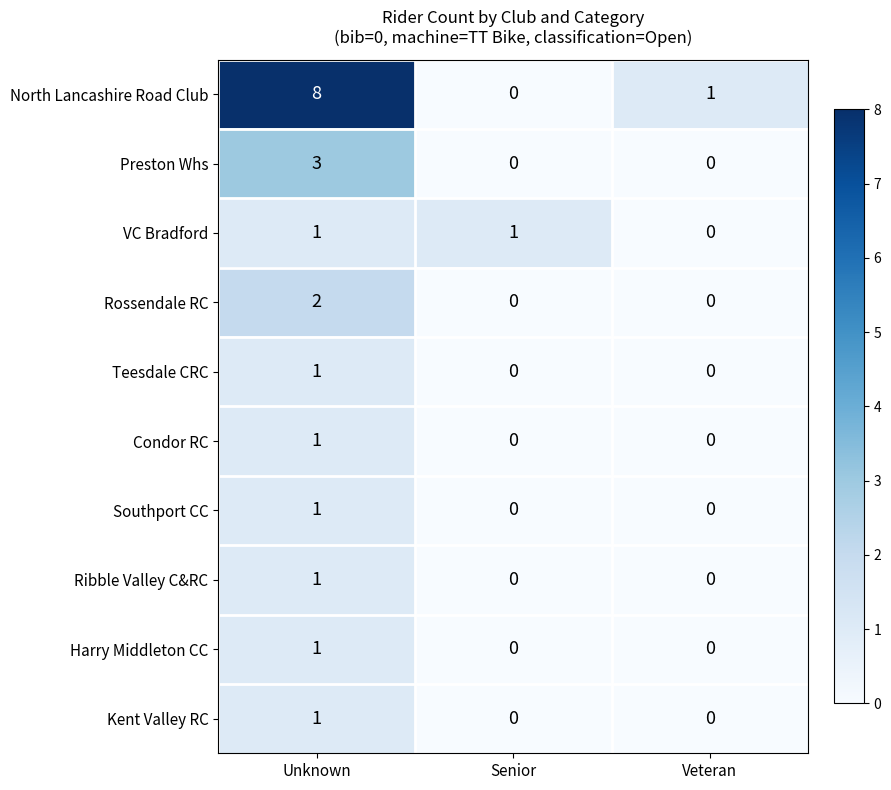

True or false: Rossendale RC has a value of -1 at Veteran.

False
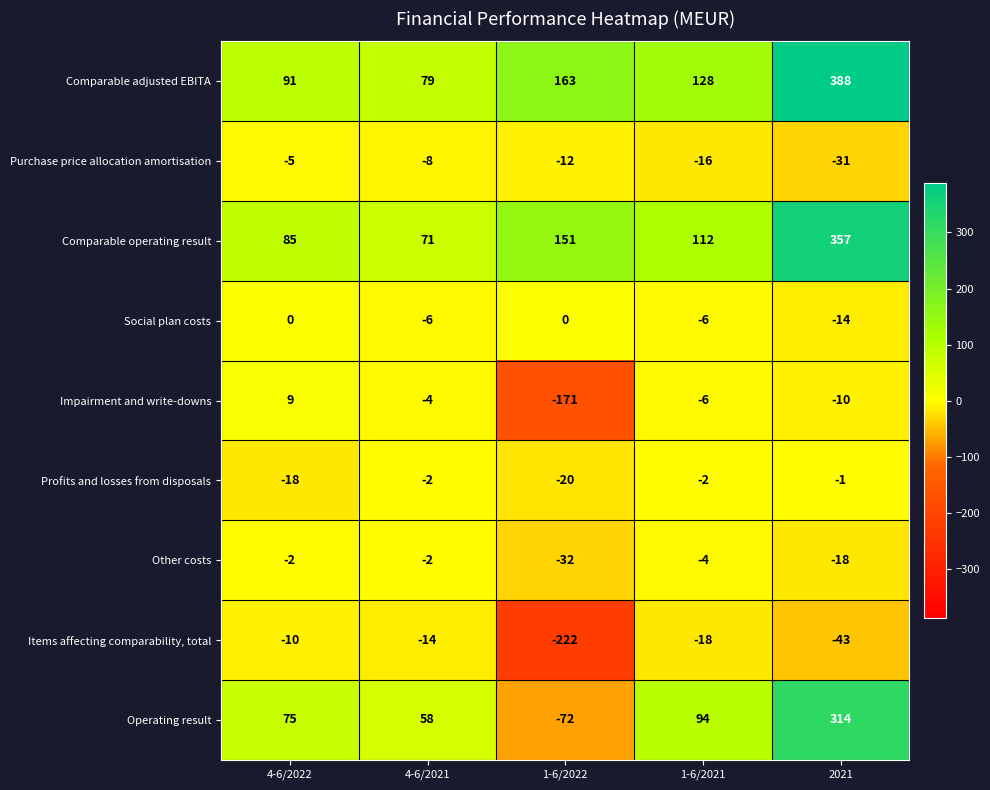

At which category is the sum across all series the highest?

2021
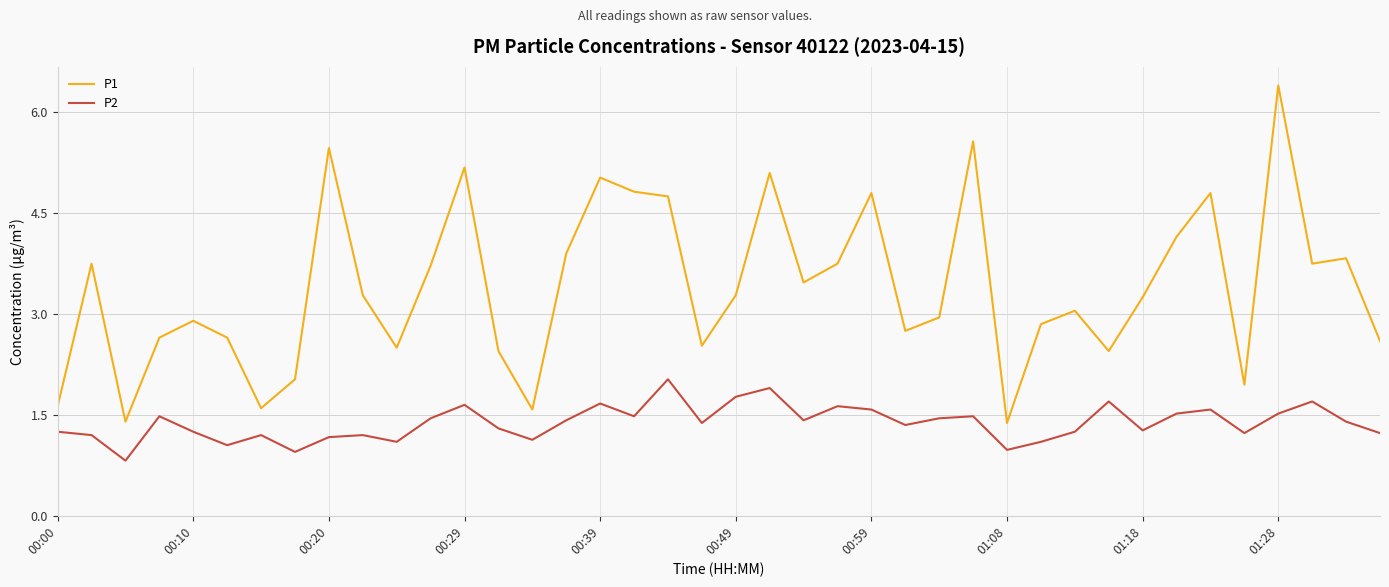

Which series has the largest range (max minus min)?

P1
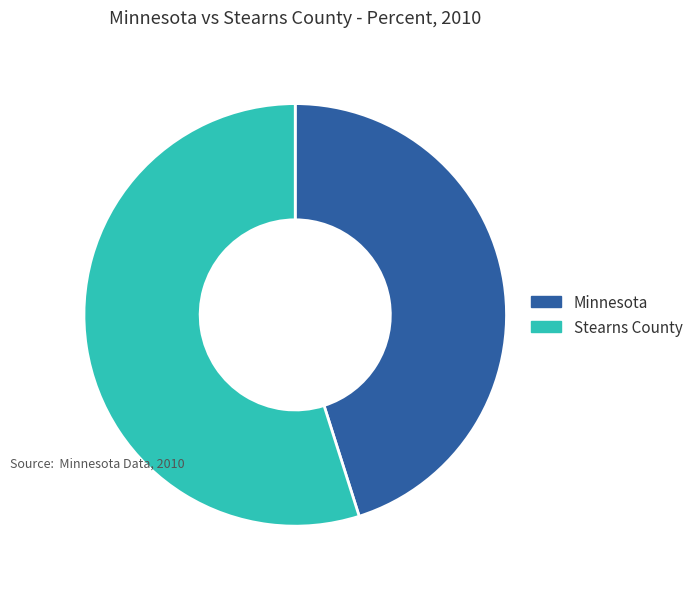

Rank the categories by value from lowest to highest.

Minnesota, Stearns County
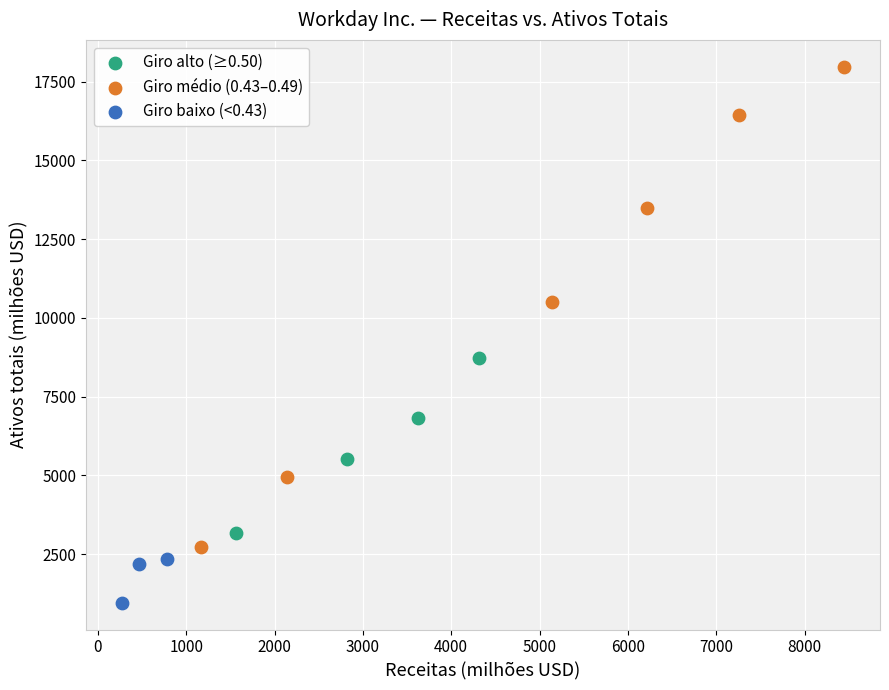

Which series reaches the maximum Y coordinate?

Giro médio (0.43–0.49)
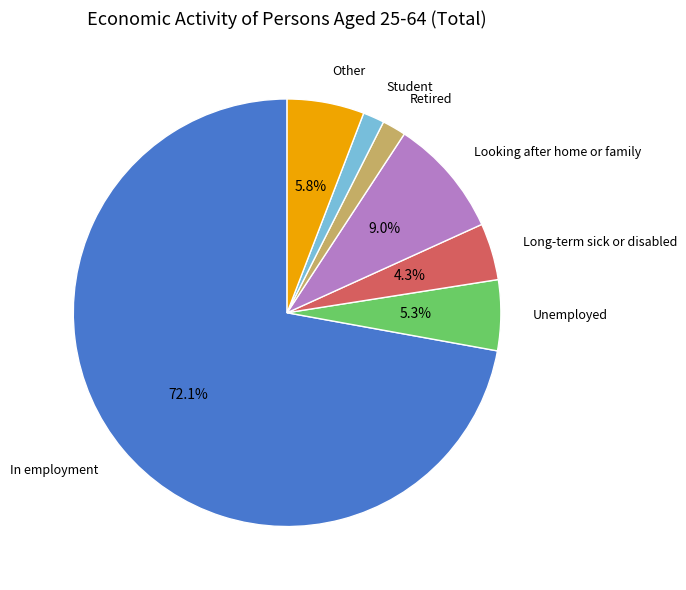

The Unemployed slice represents 12% of the pie. True or false?

False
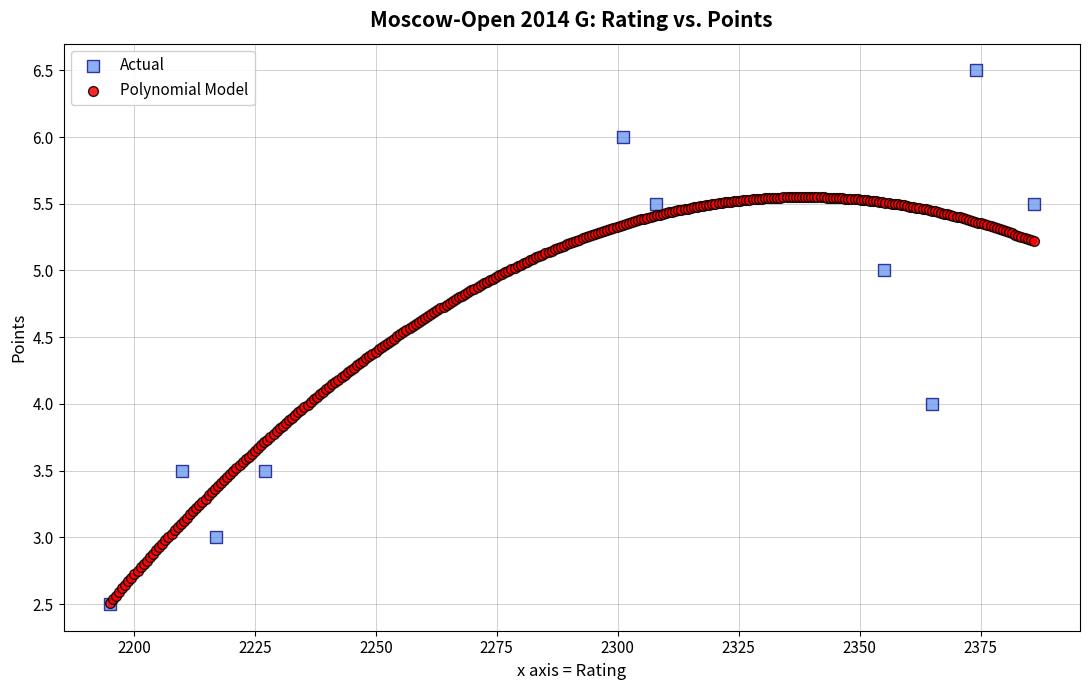

Which series has the widest spread of Y values?

Actual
= = = = = = =
Task prompt -> Express the listing above as a JSON list of strings with one string per line, skipping blank lines. Leave the pictures out.

Expected output ->
[
  "True or false: Rossendale RC has a value of -1 at Veteran.",
  "False",
  "At which category is the sum across all series the highest?",
  "2021",
  "Which series has the largest range (max minus min)?",
  "P1",
  "Rank the categories by value from lowest to highest.",
  "Minnesota, Stearns County",
  "Which series reaches the maximum Y coordinate?",
  "Giro médio (0.43–0.49)",
  "The Unemployed slice represents 12% of the pie. True or false?",
  "False",
  "Which series has the widest spread of Y values?",
  "Actual"
]